= Beginning of Section =

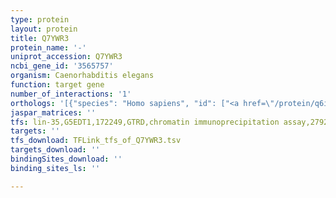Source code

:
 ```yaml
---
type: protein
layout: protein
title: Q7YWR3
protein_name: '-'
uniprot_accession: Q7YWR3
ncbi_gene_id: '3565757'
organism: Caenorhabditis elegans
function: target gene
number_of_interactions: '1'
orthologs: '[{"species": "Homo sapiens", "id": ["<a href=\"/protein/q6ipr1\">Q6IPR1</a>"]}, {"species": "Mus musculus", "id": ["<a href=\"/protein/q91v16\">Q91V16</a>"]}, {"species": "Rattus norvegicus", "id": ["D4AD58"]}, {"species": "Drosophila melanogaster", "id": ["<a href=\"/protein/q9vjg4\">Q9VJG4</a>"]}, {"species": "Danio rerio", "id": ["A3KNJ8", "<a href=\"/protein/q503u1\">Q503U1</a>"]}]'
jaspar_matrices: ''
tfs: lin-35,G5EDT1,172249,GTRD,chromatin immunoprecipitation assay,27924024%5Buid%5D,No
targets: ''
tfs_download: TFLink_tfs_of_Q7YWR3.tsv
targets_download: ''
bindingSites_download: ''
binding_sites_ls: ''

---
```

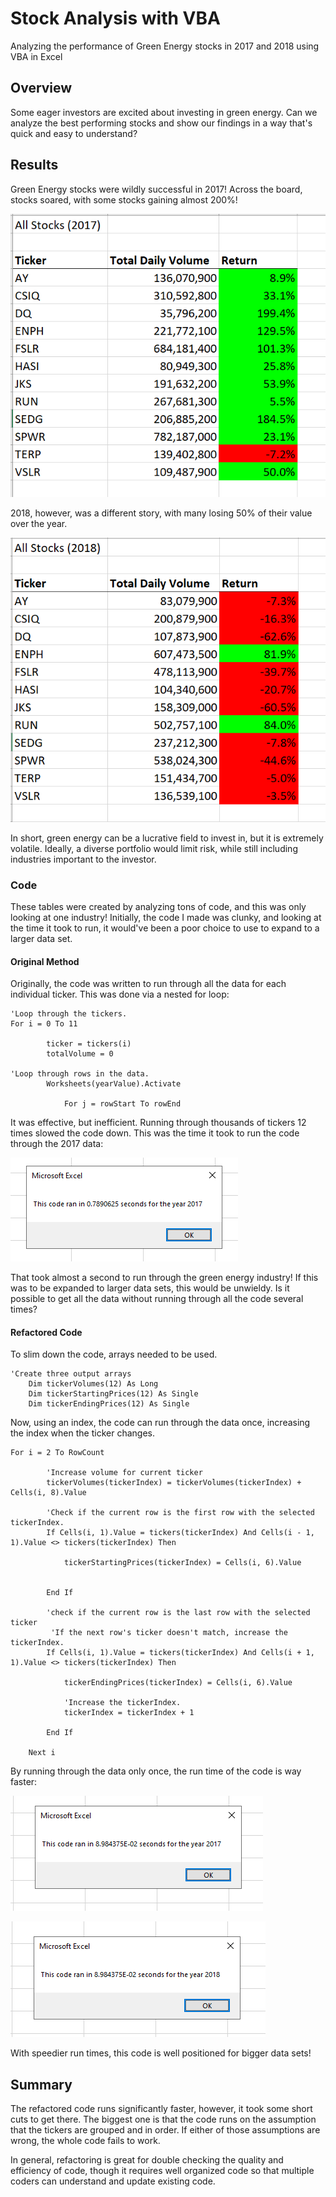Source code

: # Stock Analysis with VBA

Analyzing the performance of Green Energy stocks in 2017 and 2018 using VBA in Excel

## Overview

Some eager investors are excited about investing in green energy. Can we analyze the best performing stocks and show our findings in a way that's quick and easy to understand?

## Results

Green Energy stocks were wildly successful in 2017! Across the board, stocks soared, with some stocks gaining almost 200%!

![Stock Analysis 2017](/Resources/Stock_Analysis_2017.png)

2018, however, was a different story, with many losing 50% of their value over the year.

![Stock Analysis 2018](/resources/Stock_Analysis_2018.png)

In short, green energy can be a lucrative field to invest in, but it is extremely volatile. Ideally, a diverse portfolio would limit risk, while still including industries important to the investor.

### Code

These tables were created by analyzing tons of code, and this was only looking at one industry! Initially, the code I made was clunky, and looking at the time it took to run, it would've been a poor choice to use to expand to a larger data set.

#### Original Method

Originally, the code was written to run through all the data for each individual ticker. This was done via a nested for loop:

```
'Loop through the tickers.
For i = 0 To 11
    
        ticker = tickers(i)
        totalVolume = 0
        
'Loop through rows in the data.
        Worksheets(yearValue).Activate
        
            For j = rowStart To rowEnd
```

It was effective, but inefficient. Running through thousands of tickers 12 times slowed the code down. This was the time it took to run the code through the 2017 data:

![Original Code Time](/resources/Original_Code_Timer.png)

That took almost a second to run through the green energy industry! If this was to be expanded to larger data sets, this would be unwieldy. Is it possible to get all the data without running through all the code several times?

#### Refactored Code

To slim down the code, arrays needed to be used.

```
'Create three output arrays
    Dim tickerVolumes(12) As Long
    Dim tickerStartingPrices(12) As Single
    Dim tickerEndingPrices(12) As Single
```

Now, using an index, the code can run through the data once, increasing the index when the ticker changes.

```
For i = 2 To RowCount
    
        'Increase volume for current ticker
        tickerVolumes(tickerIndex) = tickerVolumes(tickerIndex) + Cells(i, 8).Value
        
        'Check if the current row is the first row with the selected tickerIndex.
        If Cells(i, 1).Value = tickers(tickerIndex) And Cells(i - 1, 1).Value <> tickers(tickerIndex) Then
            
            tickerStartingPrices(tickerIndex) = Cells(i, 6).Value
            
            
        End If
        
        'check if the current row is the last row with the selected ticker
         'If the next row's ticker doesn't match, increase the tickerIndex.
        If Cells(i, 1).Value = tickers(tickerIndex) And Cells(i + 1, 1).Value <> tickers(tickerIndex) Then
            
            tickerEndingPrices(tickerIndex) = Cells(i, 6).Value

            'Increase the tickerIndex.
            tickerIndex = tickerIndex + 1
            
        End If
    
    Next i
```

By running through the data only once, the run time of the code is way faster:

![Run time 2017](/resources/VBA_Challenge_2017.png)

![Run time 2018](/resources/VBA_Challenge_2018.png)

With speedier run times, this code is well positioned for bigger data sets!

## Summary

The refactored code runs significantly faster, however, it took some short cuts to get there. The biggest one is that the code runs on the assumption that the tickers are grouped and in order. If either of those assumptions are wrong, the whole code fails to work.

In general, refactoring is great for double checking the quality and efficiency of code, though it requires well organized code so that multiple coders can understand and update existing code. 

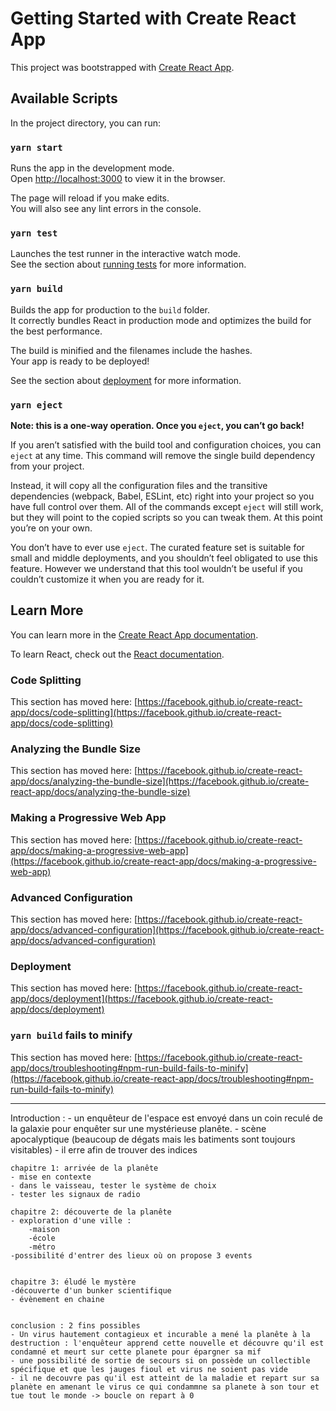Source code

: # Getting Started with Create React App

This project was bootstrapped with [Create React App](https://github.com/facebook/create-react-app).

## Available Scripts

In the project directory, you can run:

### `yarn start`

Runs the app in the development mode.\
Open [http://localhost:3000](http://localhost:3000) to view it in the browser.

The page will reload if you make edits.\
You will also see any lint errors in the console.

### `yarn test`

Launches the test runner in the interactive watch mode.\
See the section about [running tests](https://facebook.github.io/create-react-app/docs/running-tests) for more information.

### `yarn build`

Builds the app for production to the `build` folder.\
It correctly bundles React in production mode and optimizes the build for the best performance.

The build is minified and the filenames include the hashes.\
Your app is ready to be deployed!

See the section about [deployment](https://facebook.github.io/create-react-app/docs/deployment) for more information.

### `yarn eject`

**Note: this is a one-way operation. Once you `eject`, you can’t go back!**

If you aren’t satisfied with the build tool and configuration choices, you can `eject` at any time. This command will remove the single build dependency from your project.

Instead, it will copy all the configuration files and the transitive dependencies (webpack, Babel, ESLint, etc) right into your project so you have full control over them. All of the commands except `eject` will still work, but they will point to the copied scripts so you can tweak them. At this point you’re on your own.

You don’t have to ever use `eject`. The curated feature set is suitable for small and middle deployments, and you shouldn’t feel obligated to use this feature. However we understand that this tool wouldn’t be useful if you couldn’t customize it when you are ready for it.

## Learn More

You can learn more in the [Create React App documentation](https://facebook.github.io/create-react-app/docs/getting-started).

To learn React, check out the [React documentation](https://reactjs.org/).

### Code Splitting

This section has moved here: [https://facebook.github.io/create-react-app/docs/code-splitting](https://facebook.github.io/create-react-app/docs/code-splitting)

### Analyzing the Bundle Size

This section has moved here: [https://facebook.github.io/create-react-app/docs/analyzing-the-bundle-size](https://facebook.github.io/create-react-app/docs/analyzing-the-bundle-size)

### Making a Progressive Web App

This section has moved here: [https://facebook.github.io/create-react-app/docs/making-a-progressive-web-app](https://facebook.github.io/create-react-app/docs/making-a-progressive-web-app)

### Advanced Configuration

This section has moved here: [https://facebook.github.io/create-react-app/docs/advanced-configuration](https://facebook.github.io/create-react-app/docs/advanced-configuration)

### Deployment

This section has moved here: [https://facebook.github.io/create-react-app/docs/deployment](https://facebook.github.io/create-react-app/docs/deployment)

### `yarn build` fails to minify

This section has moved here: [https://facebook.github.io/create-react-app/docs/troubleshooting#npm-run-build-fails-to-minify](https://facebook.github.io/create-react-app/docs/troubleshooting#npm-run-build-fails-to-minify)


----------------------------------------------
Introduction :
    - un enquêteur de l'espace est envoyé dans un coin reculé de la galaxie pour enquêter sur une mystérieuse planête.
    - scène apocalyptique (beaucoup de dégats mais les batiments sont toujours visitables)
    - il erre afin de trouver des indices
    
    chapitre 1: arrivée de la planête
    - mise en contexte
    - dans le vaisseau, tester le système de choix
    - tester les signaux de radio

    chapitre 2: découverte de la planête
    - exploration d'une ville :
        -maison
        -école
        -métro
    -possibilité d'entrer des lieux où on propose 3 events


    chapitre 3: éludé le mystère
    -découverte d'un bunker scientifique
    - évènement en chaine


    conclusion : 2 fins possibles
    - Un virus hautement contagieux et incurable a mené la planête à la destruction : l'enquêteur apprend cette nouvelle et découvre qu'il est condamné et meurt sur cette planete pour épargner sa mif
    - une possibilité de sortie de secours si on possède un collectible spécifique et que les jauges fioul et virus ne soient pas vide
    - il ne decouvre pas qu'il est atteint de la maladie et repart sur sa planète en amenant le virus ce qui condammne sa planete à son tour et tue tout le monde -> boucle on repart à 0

= End of Section =

• [EXERCISE REQUIREMENTS]:
Where a line in the records above contains the string "production", return that line.

• [RESULT OF THE EXERCISE]:
Builds the app for production to the `build` folder.\
It correctly bundles React in production mode and optimizes the build for the best performance.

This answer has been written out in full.